Must is one of the wonderful products of the wine grape harvest that does not only have a rich history but is also a versatile seasonal ingredient in many recipes – even in the modern-day kitchen. It has been a popular ingredient in cooking since ancient times and it was probably the French Huguenots who brought the “recipe” to South Africa. Except for being used as an ingredient in must jam and mosbolletjies (a typical South African sweetish bread – similar to brioche – baked from must and often dried as rusks), must is also used in savoury and meat dishes.
Probably first used as an ingredient for bread and rusks in a wine producing country such as Germany or France, one of the earliest references to bread baked with must, is during the reign of King Edward I (1272-1307). In South Africa mosbolletjies are often eaten fresh with butter or dried as rusks. Traditionally it was served fresh with black coffee early in the morning – similar to the French tradition of serving black coffee and croissants.
Before modern preserving methods, jam was an important way to preserve the sweetness of fruit and must jam was probably the first form of jam made by men. A jar of must jam found in the tomb of the Egyptian king Tutankhamun (ruled ca. 1332 BC – 1323 BC in the conventional chronology) serves as proof!
Must syrup or must jam is made by cooking sweet fermented grape juice until it turns into a thick syrup. The Romans used three different methods:
- Defratum: the liquid was reduced to one fifth of the original volume to form a very thick syrup.
- Sapa: the liquid was reduced to one third of the original volume for a syrup of medium consistency.
- Caroenum: a thin syrup was made by reducing the liquid to two thirds of its original volume.
The Romans also made a sweet must wine (called mulsum) to serve with the first course of a meal. Sweet must was mixed with honey, sealed and after a month passed through a muslin cloth and sealed again for later use. They further used must syrup in sweet-and-sour, savoury and sweet dishes – a certain vegetable recipe with a sweet-and-sour sauce developed by a Roman chef, Apicius was very popular with the Roman rich-and-famous. Traditional South African cookbooks by writers such as Hildegonda Duckitt, shared similar recipes.
A recipe for Duck in a sweet-and-sour sauce (find below) from the Cape Winelands Cuisine cookbook, modernises a traditional recipe that uses must.

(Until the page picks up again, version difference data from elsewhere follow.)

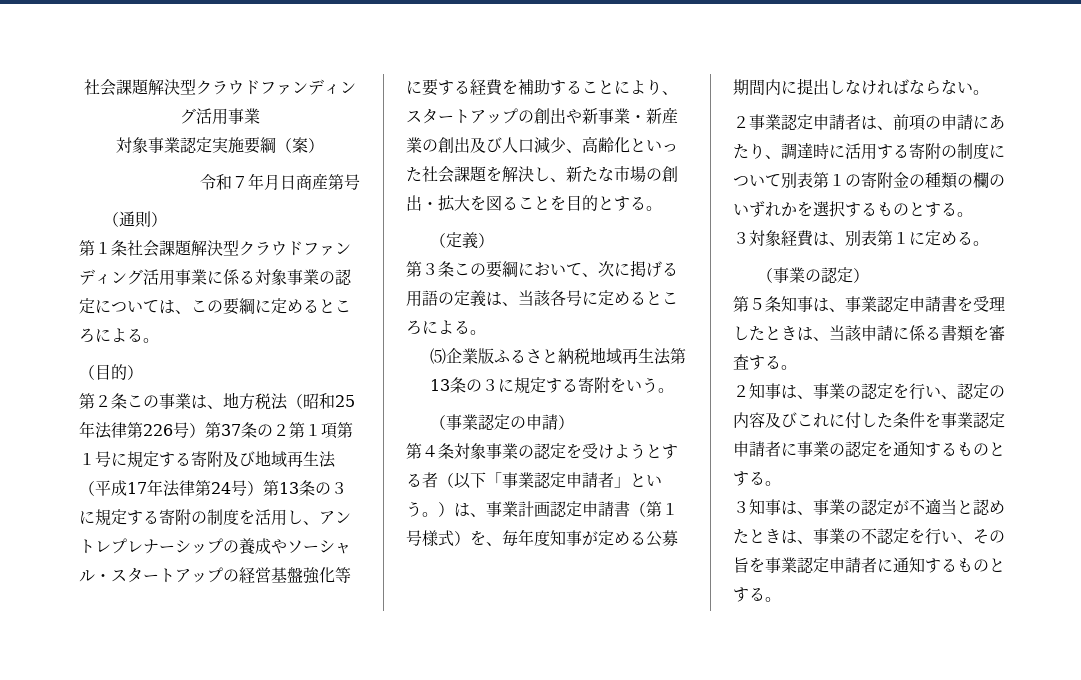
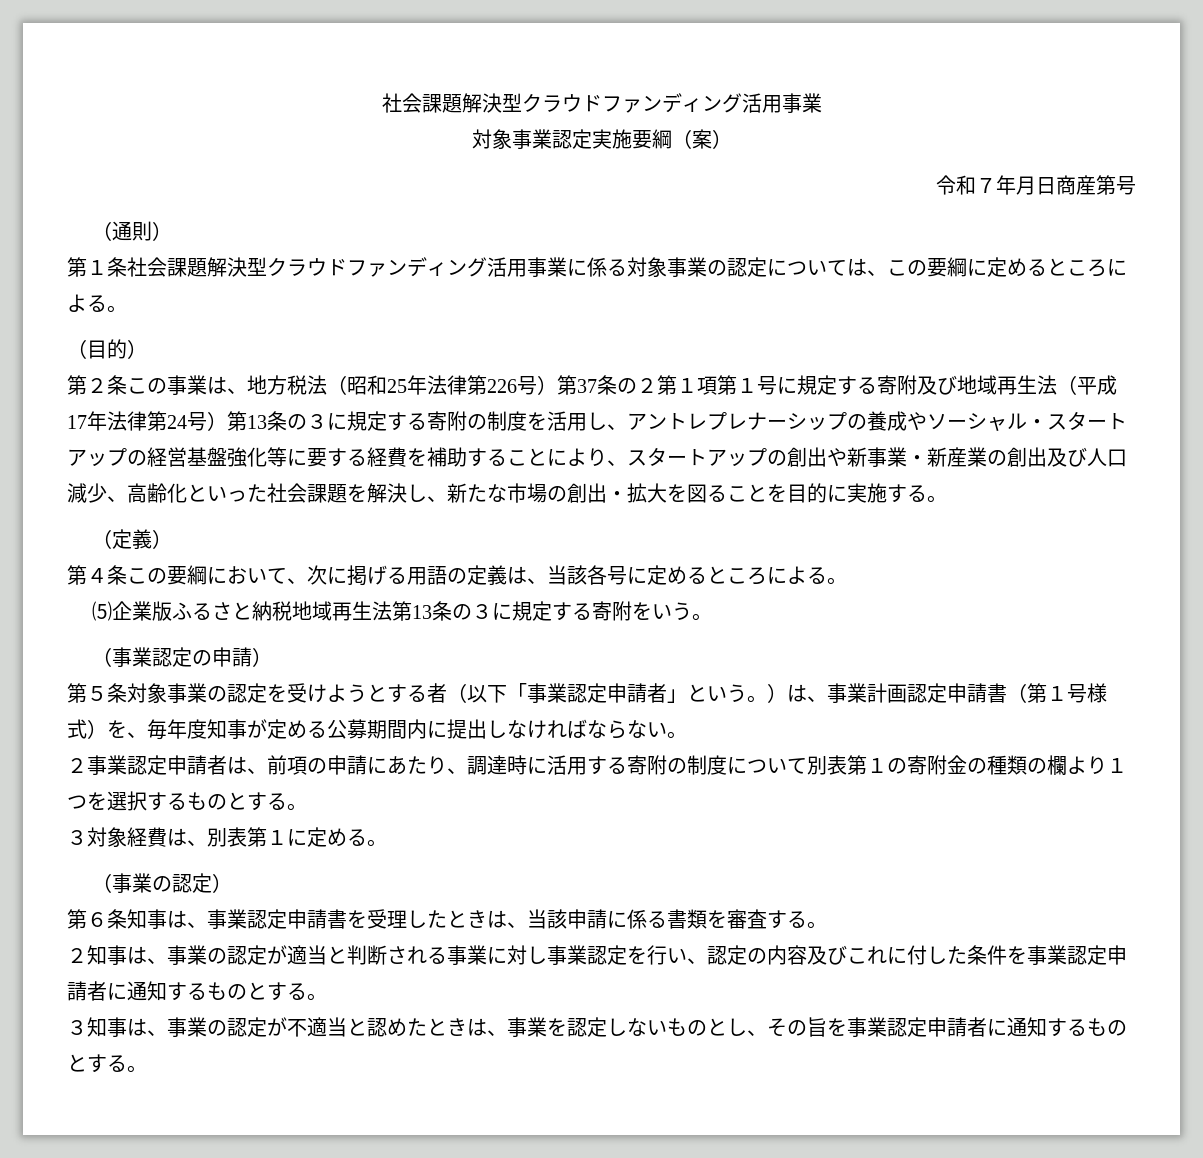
[598,196,614,210] と -> [827,483,887,503] に実施
[422,263,438,275] ３ -> [87,568,107,583] ４
[422,445,438,457] ４ -> [87,686,107,701] ５
[989,174,1005,187] [733,201,797,217] のいずれか -> [1067,756,1127,775] [67,795,87,809] より１つ
[749,298,765,310] ５ -> [87,912,107,927] ６
(893, 391) none -> [267,945,627,965] が適当と判断される事業に対し事業認定
[797,441,893,457] 事業の認定を -> (127, 991) none
[845,528,957,545] の不認定を行い -> [547,1017,747,1037] を認定しないものとし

Recipe: Duck in sweet-and-sour sauce
The origins of this recipe can be traced back to the Italian chef Scappi (1570). A similar recipe also appears in an eighteenth-century Cape cookbook.
Ingredients Serves: 4
2 unripe plums, chopped
1 cup (250ml) coarse sea salt
1 cinnamon stick, 1 tsp (5ml) black peppercorns and 2 whole cloves, wrapped in a muslin bag
1 onion, chopped
1 cup (250ml) must syrup (available from wine farms and farm stalls)
2 cloves garlic, crushed
½ cup (125ml) red wine vinegar
1 Tbsp (15ml) chopped fresh root ginger
¼ cup (60ml) verjuice
1 tsp (5ml) cold butter
½ cup (125ml) Cape gooseberries / dried cherries
Prick the skin of the duck with a fork and cover with the salt. Refrigerate overnight.
Wipe off the salt with a clean, wet cloth.
Preheat the oven to 120°C (250°F).
Grease the oven rack and place the salted duck on the rack.
Scatter the chopped onion in a drip tray and place it underneath the duck.
Roast the duck for 6 hours. Turn the heat up to 160°C (325°F) and roast for a further 20 minutes.
Remove from the oven and set aside.
Place the onions from the drip tray, the must syrup, vinegar, verjuice, gooseberries or dried cherries, plums, spice bag, garlic and ginger in a saucepan and cook until thick.
Discard the spice bag and beat in the cold butter.
Carve the duck and serve with sauce.
Must at La Motte
La Motte celebrates the special harvest season with a Harvest Tasting where visitors are encouraged to taste must from the tanks and enjoy freshly baked mosbolletjies, must syrup and even lamb with a must basting.